Why Government Should Put More Effort In Angel Investment In Nigeria

Why Government Should Put More Effort In Angel Investment In Nigeria

In the last article, we discussed the role angel investors play in driving innovation and economic growth across borders; one being that they serve as the main source of local investments for early-stage businesses. If this is the case, then the government needs to be more involved. They need to pay more attention to the contributory effect of angel investors to nation-building. More importantly, they need to support angel investors so they can create more value and capital to the nation.

The number of angel investors in Nigeria is on the rise and we believe that Government support in the following two ways will amplify some of their advantages:

  • Promoting Angel Investor Education: Masterclasses, Seminars and workshops are effective ways of educating the general public about angel investing. Education of this sort will boost confidence in investors and encourage more investment activities. They can help prospective angel investors learn about the intricacies of angel investing and provide current investors with a better understanding of equity investments, which can, in turn, help them make more informed investment decisions. The government can partner with accredited angel investors like Rising Tide Africa to offer this education either for free or at a subsidized rate.
  • Promoting Entrepreneur Education: We believe that one of the best ways to promote angel investing is to improve the quality of existing early-stage businesses. Without entrepreneurs, there would be no start-ups to invest in. More so, investors tend to be attracted towards high potential businesses, hence the need to empower businesses to be so. One way the government can go about this to do this is to increase entrepreneurs access to information and education which can provide them with resources and skills needed to successfully run a business; such as developing effective business strategies, understanding their markets and financial models, amongst others. The government can either set up regular training programs or partner with accredited angel investors to run such programs on their behalf.

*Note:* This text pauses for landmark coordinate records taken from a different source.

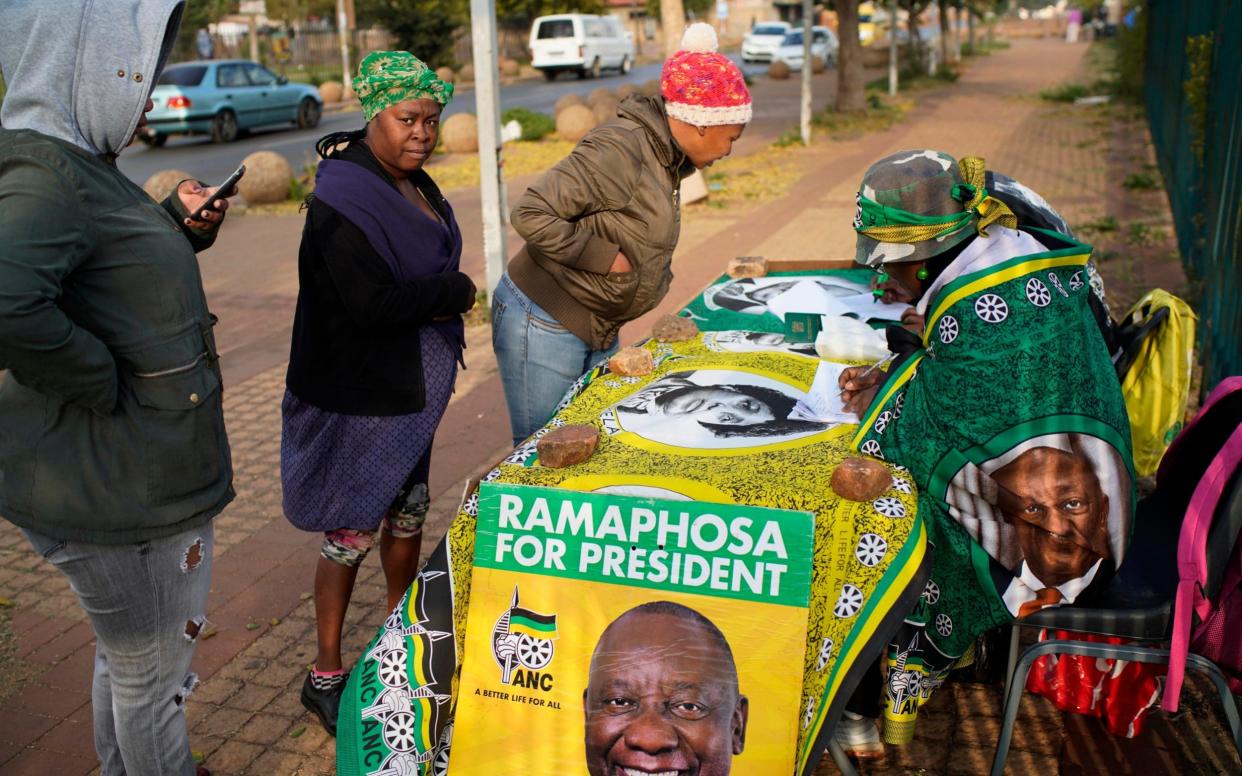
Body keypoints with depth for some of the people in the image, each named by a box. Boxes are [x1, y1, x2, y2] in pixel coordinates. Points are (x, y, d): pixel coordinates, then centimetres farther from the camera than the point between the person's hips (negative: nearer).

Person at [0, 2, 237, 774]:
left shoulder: (77, 166, 8)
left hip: (146, 472, 10)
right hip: (116, 493, -10)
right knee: (151, 671, 11)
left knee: (129, 655, 28)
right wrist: (103, 383, -28)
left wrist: (181, 224, 5)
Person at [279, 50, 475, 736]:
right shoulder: (342, 198, -21)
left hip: (410, 388, 8)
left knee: (408, 511, 19)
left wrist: (437, 296, -3)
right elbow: (371, 301, -29)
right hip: (357, 397, -8)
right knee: (352, 532, 3)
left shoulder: (413, 185, 7)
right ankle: (326, 676, 22)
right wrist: (455, 291, -17)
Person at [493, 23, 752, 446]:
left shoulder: (664, 156, 8)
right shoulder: (620, 150, -21)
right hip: (543, 326, -9)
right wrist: (605, 257, -21)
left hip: (596, 332, 9)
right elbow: (532, 213, -24)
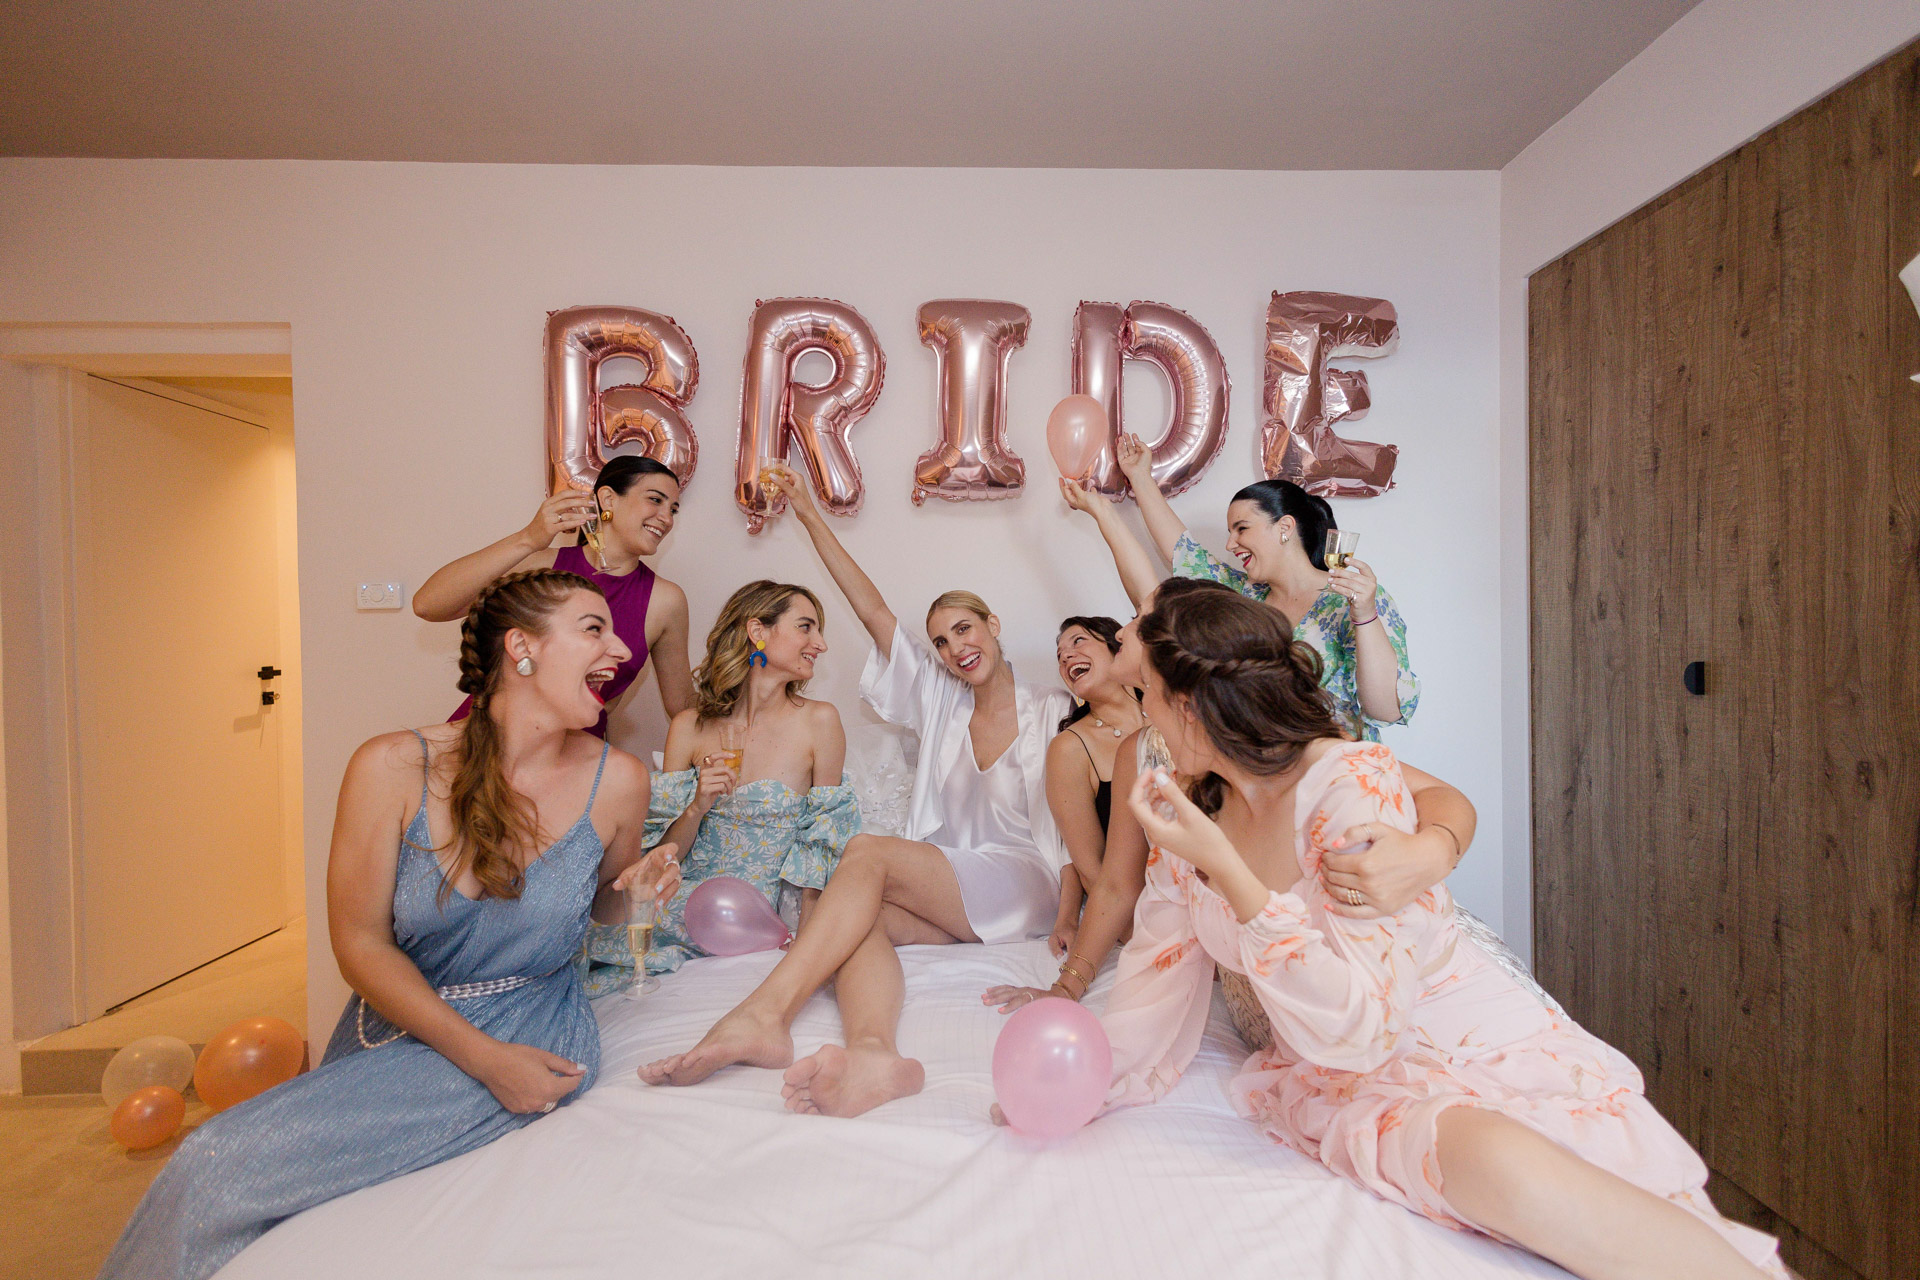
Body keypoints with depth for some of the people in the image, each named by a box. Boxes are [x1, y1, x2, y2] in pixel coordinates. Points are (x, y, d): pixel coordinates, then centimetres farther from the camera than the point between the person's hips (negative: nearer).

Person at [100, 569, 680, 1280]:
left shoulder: (617, 779, -11)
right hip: (395, 1014, 2)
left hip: (529, 1027, -2)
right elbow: (362, 943, -8)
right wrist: (486, 1059, -17)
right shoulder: (394, 768, -12)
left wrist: (638, 885, -15)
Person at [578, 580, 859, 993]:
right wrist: (697, 807, -17)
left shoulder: (819, 721, -5)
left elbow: (824, 837, 1)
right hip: (685, 893, 2)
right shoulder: (689, 727, 0)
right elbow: (667, 852, 3)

The government can also provide financial incentives (in form of government grants) and non-financial incentives such as tax exemptions on expenditure relating to innovative activities or R&D. They can facilitate the establishment of formal angel networks across each state in the country where current and potential investors can be accredited. They can also have a proper structure in place (for example, data collection and analysis on angel investing activities) to monitor and evaluate the impact of angel investing in the economy. We believe that the increased availability of data about angel investing will attract more growth and opportunities in the angel investing space.